I believe you have changed that "Pss" to "Pkcs1".

                new CertificateRequest(
                    distinguishedName,
                    (RSA)dotNetPubKey,
                    HashAlgorithmName.SHA256,
                    RSASignaturePadding.Pkcs1),

Unfortunately, that is not the only place to change it. Change it in the YubiKeySignatureGenerator constructor as well. Here is the constructor in the sample code.

        public YubiKeySignatureGenerator(
            PivSession pivSession,
            byte slotNumber,
            PivPublicKey pivPublicKey,
            RSASignaturePaddingMode rsaPaddingMode = RSASignaturePaddingMode.Pss)

There is that fourth argument that has a default. In the code sample you sent, you are calling the constructor with only three arguments, so the padding scheme is the default PSS.

As it turns out, the .NET CertificateRequest class ignores the padding scheme you give it and uses whatever scheme is specified in the SignatureGenerator.

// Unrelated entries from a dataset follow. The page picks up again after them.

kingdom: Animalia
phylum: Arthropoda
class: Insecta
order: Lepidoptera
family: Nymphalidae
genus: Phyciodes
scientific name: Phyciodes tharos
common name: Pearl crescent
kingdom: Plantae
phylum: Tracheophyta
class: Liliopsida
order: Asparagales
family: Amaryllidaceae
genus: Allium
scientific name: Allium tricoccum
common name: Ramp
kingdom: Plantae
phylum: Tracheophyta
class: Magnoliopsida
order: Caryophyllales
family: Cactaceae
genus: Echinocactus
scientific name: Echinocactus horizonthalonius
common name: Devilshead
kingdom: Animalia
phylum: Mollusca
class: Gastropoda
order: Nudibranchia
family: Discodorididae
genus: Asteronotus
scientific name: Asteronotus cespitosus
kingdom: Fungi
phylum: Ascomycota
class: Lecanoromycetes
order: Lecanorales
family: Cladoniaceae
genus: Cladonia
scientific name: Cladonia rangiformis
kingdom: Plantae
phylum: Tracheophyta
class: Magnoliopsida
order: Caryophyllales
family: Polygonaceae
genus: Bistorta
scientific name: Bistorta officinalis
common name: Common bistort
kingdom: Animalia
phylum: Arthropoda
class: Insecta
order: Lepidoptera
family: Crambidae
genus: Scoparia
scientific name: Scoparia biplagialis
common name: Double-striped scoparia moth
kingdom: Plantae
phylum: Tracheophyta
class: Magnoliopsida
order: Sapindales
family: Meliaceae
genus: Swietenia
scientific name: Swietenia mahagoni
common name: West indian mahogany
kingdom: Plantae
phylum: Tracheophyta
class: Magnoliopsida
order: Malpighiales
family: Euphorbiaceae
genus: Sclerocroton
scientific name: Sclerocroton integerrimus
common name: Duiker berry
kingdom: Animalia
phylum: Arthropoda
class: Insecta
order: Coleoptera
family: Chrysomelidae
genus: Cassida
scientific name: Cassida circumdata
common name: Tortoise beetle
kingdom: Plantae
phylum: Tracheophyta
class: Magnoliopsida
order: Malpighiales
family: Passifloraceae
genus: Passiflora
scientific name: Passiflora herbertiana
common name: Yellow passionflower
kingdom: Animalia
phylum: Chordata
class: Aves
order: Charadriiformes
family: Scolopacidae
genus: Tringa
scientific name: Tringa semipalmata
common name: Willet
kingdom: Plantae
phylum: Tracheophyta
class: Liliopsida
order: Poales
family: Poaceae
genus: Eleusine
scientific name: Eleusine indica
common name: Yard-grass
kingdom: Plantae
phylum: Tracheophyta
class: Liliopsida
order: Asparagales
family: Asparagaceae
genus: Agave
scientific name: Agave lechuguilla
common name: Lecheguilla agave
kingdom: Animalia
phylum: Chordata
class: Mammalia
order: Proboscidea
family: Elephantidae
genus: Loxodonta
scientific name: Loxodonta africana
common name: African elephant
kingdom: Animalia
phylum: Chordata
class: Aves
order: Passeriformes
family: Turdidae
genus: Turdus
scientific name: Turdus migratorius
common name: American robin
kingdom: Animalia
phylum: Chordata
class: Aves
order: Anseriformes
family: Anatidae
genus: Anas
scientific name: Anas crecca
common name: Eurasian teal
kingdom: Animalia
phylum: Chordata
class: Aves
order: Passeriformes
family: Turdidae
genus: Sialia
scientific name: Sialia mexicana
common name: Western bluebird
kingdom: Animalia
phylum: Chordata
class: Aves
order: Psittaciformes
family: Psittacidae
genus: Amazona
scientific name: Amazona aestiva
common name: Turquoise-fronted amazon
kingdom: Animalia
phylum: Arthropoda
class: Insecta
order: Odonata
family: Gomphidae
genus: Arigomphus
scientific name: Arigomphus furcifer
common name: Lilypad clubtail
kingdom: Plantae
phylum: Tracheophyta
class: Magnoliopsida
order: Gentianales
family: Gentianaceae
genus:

Is that the only issue you are having with the cert request (other than 76 vs. 64 characters per line and the new line characters)?

[gnida-rada]

Yes, indeed, I missed that default parameter! :flushed: After I added 4th param to invocation of YubiKeySignatureGenerator constructor, things worked. Thanks a lot @GregDomzalski and "another one of our engineers", for following up and spotting my silly mistake! You rock!